* **EXERCISE REQUIREMENTS**:
In the copy, keep every word of the data below and none of its pictures.

-- Opening Marker --

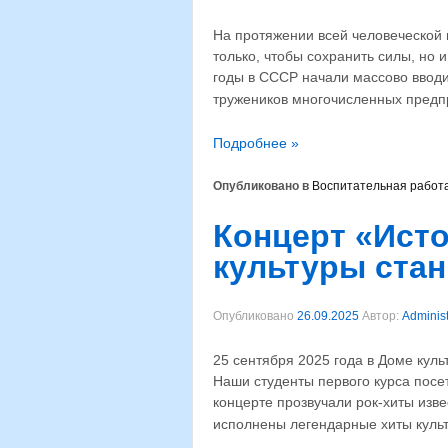
На протяжении всей человеческой 
только, чтобы сохранить силы, но 
годы в СССР начали массово ввод
тружеников многочисленных предп
Подробнее »
Опубликовано в
Воспитательная работ
Концерт «Исто
культуры стан
Опубликовано
26.09.2025
Автор:
Administ
25 сентября 2025 года в Доме кул
Наши студенты первого курса посе
концерте прозвучали рок-хиты изв
исполнены легендарные хиты культ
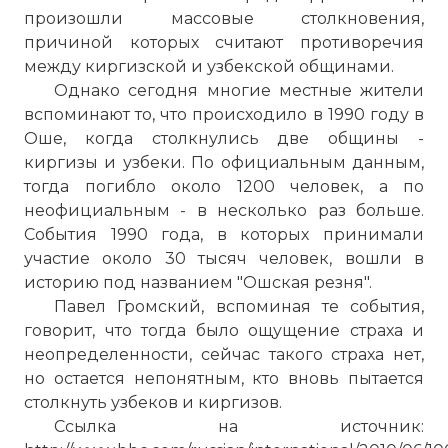
произошли массовые столкновения,
причиной которых считают противоречия
между киргизской и узбекской общинами.
Однако сегодня многие местные жители
Вернуться в статью:
Беспорядки на юге Кирги
вспоминают то, что происходило в 1990 году в
Оше, когда столкнулись две общины -
киргизы и узбеки. По официальным данным,
тогда погибло около 1200 человек, а по
неофициальным - в несколько раз больше.
События 1990 года, в которых принимали
участие около 30 тысяч человек, вошли в
историю под названием "Ошская резня".
Павел Громский, вспоминая те события,
говорит, что тогда было ощущение страха и
неопределенности, сейчас такого страха нет,
но остается непонятным, кто вновь пытается
столкнуть узбеков и киргизов.
Ссылка на источник:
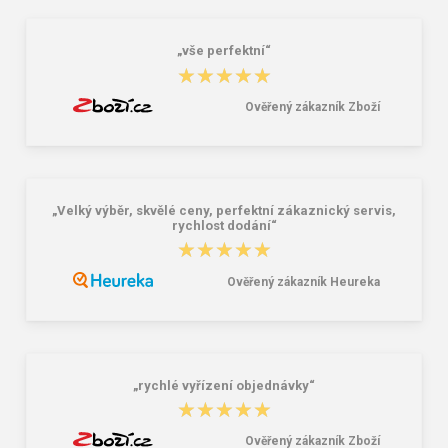
„vše perfektní“
★★★★★
★★★★★
Ověřený zákazník Zboží
„Velký výběr, skvělé ceny, perfektní zákaznický servis,
rychlost dodání“
★★★★★
★★★★★
Ověřený zákazník Heureka
„rychlé vyřízení objednávky“
★★★★★
★★★★★
Ověřený zákazník Zboží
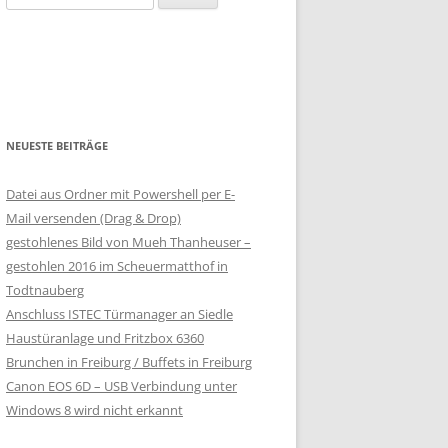
nach:
NEUESTE BEITRÄGE
Datei aus Ordner mit Powershell per E-
Mail versenden (Drag & Drop)
gestohlenes Bild von Mueh Thanheuser –
gestohlen 2016 im Scheuermatthof in
Todtnauberg
Anschluss ISTEC Türmanager an Siedle
Haustüranlage und Fritzbox 6360
Brunchen in Freiburg / Buffets in Freiburg
Canon EOS 6D – USB Verbindung unter
Windows 8 wird nicht erkannt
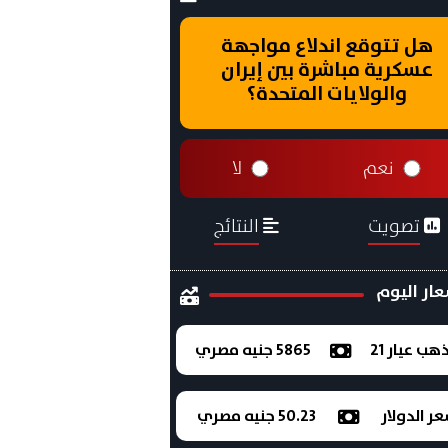
هل تتوقع اندلاع مواجهة
عسكرية مباشرة بين إيران
والولايات المتحدة؟
نعم
لا
تصويت
النتائج
ار اليوم
ذهب عيار 21
5865 جنيه مصري
ر الدولار
50.23 جنيه مصري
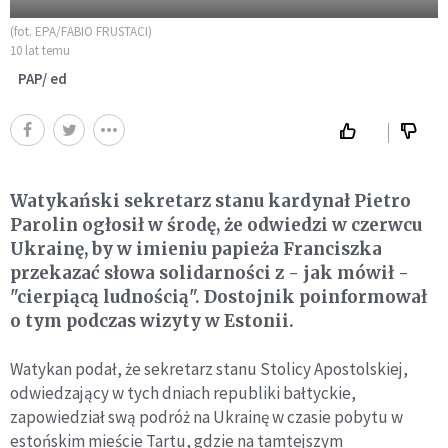
(fot. EPA/FABIO FRUSTACI)
10 lat temu
PAP/ ed
Watykański sekretarz stanu kardynał Pietro
Parolin ogłosił w środę, że odwiedzi w czerwcu
Ukrainę, by w imieniu papieża Franciszka
przekazać słowa solidarności z - jak mówił -
"cierpiącą ludnością". Dostojnik poinformował
o tym podczas wizyty w Estonii.
Watykan podał, że sekretarz stanu Stolicy Apostolskiej,
odwiedzający w tych dniach republiki bałtyckie,
zapowiedział swą podróż na Ukrainę w czasie pobytu w
estońskim mieście Tartu, gdzie na tamtejszym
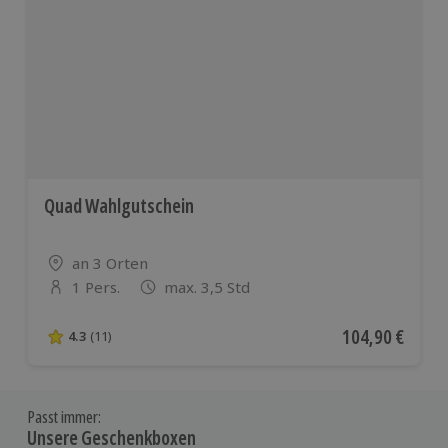
Quad Wahlgutschein
Standort
an 3 Orten
1 Pers.
max. 3,5 Std
Anzahl der Teilnehmer
Aktueller Preis
104,90 €
4.3
(11)
4.3 von 5 Sternen basierend auf 11 Bewertungen
Passt immer:
Unsere Geschenkboxen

-- Closing Marker --

* **PROBLEM SOLUTION**:
На протяжении всей человеческой 
только, чтобы сохранить силы, но 
годы в СССР начали массово ввод
тружеников многочисленных предп
Подробнее »
Опубликовано в
Воспитательная работ
Концерт «Исто
культуры стан
Опубликовано
26.09.2025
Автор:
Administ
25 сентября 2025 года в Доме кул
Наши студенты первого курса посе
концерте прозвучали рок-хиты изв
исполнены легендарные хиты культ
произошли массовые столкновения,
причиной которых считают противоречия
между киргизской и узбекской общинами.
Однако сегодня многие местные жители
Вернуться в статью:
Беспорядки на юге Кирги
вспоминают то, что происходило в 1990 году в
Оше, когда столкнулись две общины -
киргизы и узбеки. По официальным данным,
тогда погибло около 1200 человек, а по
неофициальным - в несколько раз больше.
События 1990 года, в которых принимали
участие около 30 тысяч человек, вошли в
историю под названием "Ошская резня".
Павел Громский, вспоминая те события,
говорит, что тогда было ощущение страха и
неопределенности, сейчас такого страха нет,
но остается непонятным, кто вновь пытается
столкнуть узбеков и киргизов.
Ссылка на источник:
„vše perfektní“
★★★★★
★★★★★
Ověřený zákazník Zboží
„Velký výběr, skvělé ceny, perfektní zákaznický servis,
rychlost dodání“
★★★★★
★★★★★
Ověřený zákazník Heureka
„rychlé vyřízení objednávky“
★★★★★
★★★★★
Ověřený zákazník Zboží
nach:
NEUESTE BEITRÄGE
Datei aus Ordner mit Powershell per E-
Mail versenden (Drag & Drop)
gestohlenes Bild von Mueh Thanheuser –
gestohlen 2016 im Scheuermatthof in
Todtnauberg
Anschluss ISTEC Türmanager an Siedle
Haustüranlage und Fritzbox 6360
Brunchen in Freiburg / Buffets in Freiburg
Canon EOS 6D – USB Verbindung unter
Windows 8 wird nicht erkannt
هل تتوقع اندلاع مواجهة
عسكرية مباشرة بين إيران
والولايات المتحدة؟
نعم
لا
تصويت
النتائج
ار اليوم
ذهب عيار 21
5865 جنيه مصري
ر الدولار
50.23 جنيه مصري
(fot. EPA/FABIO FRUSTACI)
10 lat temu
PAP/ ed
Watykański sekretarz stanu kardynał Pietro
Parolin ogłosił w środę, że odwiedzi w czerwcu
Ukrainę, by w imieniu papieża Franciszka
przekazać słowa solidarności z - jak mówił -
"cierpiącą ludnością". Dostojnik poinformował
o tym podczas wizyty w Estonii.
Watykan podał, że sekretarz stanu Stolicy Apostolskiej,
odwiedzający w tych dniach republiki bałtyckie,
zapowiedział swą podróż na Ukrainę w czasie pobytu w
estońskim mieście Tartu, gdzie na tamtejszym
Quad Wahlgutschein
Standort
an 3 Orten
1 Pers.
max. 3,5 Std
Anzahl der Teilnehmer
Aktueller Preis
104,90 €
4.3
(11)
4.3 von 5 Sternen basierend auf 11 Bewertungen
Passt immer:
Unsere Geschenkboxen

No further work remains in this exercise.